EXCERPTED RECORDS:
[Start of Attachment]
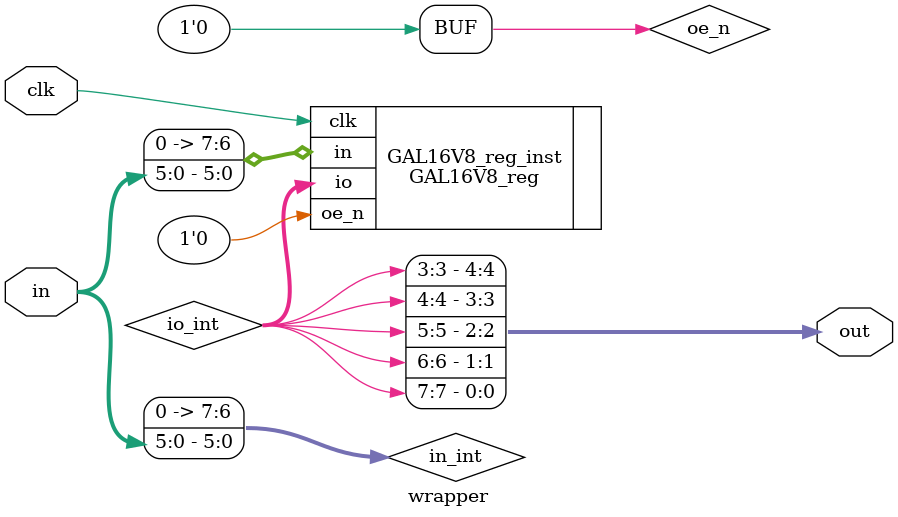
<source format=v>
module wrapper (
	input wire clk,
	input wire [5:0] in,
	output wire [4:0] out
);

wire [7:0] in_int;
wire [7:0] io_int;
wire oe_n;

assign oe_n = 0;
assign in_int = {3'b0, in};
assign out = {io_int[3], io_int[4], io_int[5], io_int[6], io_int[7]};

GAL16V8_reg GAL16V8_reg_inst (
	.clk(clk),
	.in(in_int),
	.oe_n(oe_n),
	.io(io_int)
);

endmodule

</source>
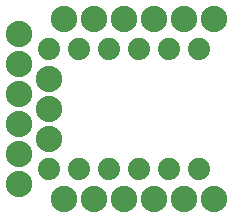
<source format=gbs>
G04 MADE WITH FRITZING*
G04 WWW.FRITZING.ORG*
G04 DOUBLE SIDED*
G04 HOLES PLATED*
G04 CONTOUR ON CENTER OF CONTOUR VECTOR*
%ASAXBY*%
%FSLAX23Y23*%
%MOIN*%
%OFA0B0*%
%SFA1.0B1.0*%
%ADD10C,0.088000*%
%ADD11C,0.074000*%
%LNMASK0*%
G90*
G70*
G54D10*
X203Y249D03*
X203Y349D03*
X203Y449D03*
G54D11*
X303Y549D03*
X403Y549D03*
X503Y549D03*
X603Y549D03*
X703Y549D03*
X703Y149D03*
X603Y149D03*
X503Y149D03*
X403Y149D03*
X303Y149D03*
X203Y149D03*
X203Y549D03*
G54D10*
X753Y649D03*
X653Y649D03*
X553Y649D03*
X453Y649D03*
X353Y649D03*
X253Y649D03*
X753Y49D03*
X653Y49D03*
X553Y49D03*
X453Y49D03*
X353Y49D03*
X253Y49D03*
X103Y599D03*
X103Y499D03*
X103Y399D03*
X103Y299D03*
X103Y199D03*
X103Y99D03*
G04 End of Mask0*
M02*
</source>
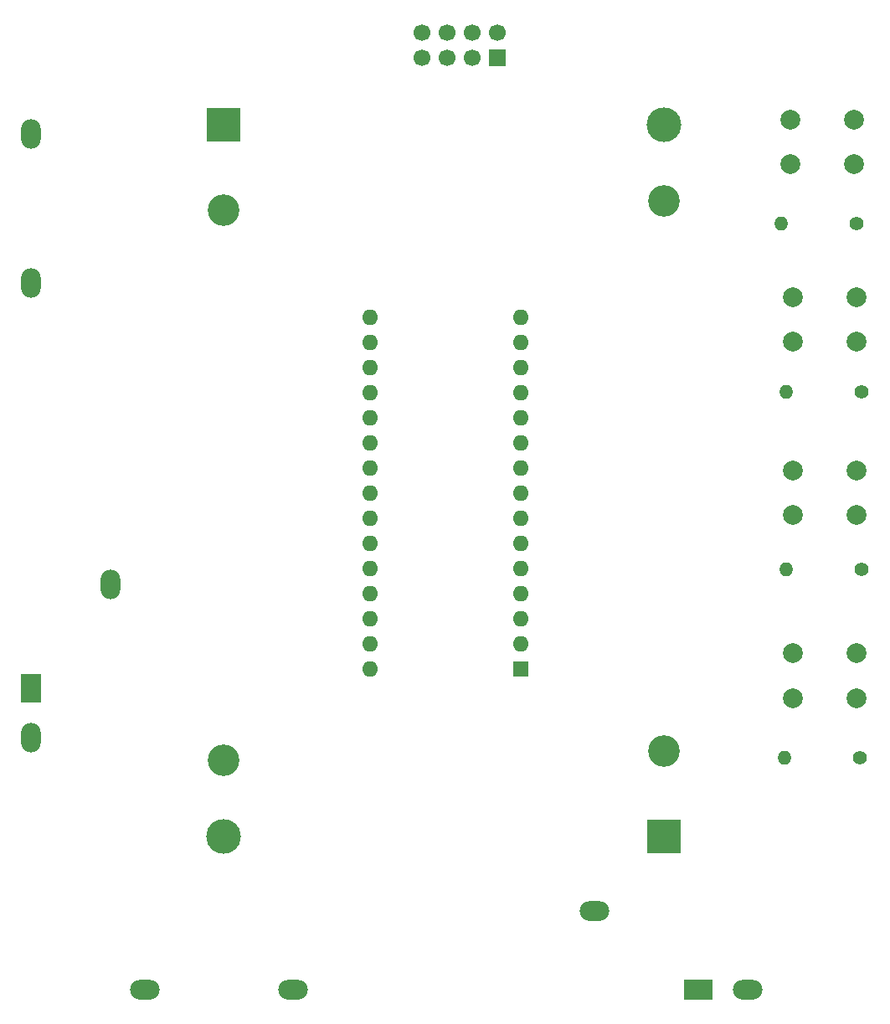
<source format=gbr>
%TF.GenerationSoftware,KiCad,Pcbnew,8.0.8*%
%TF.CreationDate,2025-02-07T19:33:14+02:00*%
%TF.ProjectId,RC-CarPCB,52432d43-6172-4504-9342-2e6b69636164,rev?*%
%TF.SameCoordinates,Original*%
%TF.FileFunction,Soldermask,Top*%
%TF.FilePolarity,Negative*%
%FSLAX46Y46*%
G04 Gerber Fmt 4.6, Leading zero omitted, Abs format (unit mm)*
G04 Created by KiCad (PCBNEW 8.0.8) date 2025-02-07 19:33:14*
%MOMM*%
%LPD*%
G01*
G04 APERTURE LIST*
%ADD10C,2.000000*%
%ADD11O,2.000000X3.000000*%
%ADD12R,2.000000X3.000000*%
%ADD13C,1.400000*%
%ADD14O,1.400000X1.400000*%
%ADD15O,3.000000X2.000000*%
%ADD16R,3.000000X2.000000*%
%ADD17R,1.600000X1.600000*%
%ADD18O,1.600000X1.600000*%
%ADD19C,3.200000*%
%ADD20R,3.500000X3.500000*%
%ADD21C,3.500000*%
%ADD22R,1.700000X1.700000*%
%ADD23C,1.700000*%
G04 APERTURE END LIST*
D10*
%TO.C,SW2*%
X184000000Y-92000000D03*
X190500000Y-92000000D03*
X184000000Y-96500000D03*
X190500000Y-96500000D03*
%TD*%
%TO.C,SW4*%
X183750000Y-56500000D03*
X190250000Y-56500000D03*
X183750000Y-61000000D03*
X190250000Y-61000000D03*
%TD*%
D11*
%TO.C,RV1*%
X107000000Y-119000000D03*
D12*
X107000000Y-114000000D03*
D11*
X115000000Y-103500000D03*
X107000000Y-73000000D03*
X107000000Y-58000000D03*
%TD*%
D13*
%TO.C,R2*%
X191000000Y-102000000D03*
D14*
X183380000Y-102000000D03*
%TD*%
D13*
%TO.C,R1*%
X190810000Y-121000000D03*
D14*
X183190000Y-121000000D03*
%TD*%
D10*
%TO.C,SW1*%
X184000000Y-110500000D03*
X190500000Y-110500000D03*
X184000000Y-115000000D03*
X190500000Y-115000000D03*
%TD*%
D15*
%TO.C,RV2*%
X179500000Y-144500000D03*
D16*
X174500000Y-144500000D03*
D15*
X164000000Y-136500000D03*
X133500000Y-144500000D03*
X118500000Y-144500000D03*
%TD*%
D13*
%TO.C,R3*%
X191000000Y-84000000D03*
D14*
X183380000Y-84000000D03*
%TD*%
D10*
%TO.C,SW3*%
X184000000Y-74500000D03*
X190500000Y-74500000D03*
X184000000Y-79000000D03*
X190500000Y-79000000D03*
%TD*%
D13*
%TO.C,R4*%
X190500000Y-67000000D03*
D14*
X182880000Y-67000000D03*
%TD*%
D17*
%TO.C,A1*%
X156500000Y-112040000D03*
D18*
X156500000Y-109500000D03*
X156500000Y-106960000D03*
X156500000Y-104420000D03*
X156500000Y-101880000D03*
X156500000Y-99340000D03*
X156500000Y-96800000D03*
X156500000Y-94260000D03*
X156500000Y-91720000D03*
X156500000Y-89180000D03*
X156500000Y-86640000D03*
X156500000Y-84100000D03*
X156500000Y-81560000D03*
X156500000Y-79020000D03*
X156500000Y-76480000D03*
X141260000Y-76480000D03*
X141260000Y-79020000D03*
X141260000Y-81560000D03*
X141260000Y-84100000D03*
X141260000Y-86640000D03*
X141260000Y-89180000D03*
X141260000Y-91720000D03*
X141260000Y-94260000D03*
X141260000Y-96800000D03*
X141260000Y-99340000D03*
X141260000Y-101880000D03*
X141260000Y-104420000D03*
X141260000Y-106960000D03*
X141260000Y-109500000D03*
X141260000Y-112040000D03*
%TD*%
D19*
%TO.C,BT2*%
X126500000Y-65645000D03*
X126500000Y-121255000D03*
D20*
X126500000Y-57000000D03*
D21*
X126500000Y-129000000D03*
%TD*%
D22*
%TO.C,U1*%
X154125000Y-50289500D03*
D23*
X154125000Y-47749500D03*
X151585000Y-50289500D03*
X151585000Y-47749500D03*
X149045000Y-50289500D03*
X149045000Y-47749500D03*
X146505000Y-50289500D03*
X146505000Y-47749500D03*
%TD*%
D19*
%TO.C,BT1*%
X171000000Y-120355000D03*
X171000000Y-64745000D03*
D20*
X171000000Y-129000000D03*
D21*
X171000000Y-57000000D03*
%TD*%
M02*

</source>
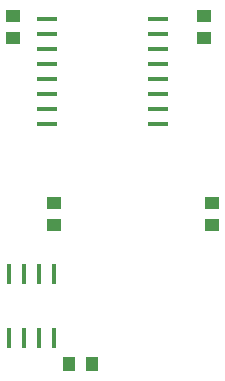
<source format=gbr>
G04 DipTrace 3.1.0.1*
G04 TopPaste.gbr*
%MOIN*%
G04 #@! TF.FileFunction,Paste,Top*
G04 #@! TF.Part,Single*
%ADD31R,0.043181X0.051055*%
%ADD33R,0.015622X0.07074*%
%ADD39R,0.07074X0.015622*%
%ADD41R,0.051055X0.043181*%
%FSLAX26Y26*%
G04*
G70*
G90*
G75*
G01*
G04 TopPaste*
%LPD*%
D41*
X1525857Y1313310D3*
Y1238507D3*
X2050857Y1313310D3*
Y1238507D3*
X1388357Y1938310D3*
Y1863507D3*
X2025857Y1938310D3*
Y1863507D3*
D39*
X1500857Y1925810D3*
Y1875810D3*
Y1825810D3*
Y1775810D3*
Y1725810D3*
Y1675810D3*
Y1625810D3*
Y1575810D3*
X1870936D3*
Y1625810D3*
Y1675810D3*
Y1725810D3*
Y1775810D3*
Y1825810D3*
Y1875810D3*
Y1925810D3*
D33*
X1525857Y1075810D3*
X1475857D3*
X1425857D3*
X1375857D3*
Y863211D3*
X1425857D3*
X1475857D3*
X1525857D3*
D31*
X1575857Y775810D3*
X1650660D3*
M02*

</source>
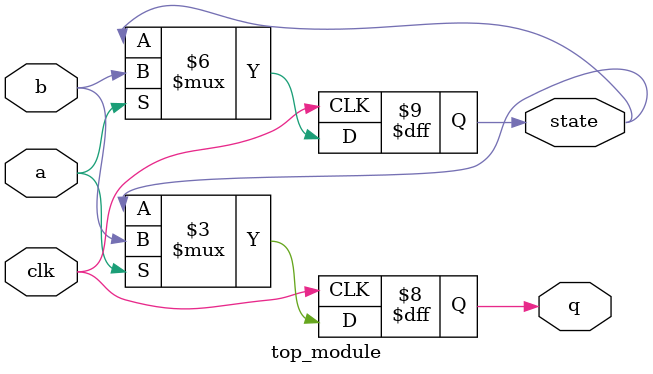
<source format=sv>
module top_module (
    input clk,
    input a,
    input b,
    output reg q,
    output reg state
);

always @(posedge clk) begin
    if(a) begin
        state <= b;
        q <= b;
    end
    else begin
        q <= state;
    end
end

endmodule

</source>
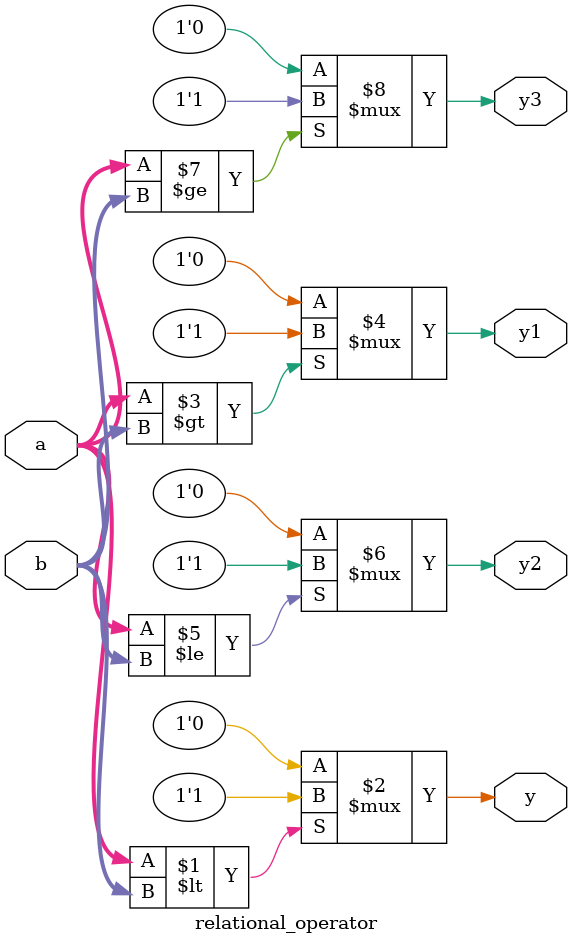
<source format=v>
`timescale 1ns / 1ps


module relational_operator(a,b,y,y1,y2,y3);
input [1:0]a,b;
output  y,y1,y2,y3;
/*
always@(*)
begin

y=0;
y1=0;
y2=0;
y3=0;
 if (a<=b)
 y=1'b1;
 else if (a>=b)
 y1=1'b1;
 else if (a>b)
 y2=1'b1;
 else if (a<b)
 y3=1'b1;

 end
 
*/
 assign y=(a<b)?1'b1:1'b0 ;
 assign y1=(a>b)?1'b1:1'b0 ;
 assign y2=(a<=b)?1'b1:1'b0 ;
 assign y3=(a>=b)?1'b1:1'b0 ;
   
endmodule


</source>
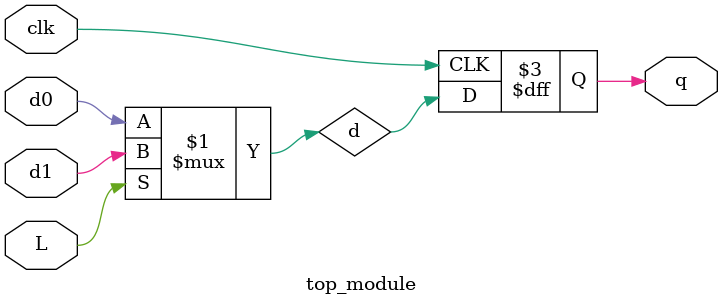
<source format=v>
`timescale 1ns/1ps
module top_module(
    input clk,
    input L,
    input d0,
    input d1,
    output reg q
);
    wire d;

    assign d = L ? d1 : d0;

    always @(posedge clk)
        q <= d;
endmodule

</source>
[End of Attachment]
ASSIGNMENT:
Please return the lines above that run from the line containing "X156500000Y-109500000D03*" to the line containing "X141260000Y-76480000D03*", inclusive, exactly and with no other lines.

YOUR RESPONSE:
X156500000Y-109500000D03*
X156500000Y-106960000D03*
X156500000Y-104420000D03*
X156500000Y-101880000D03*
X156500000Y-99340000D03*
X156500000Y-96800000D03*
X156500000Y-94260000D03*
X156500000Y-91720000D03*
X156500000Y-89180000D03*
X156500000Y-86640000D03*
X156500000Y-84100000D03*
X156500000Y-81560000D03*
X156500000Y-79020000D03*
X156500000Y-76480000D03*
X141260000Y-76480000D03*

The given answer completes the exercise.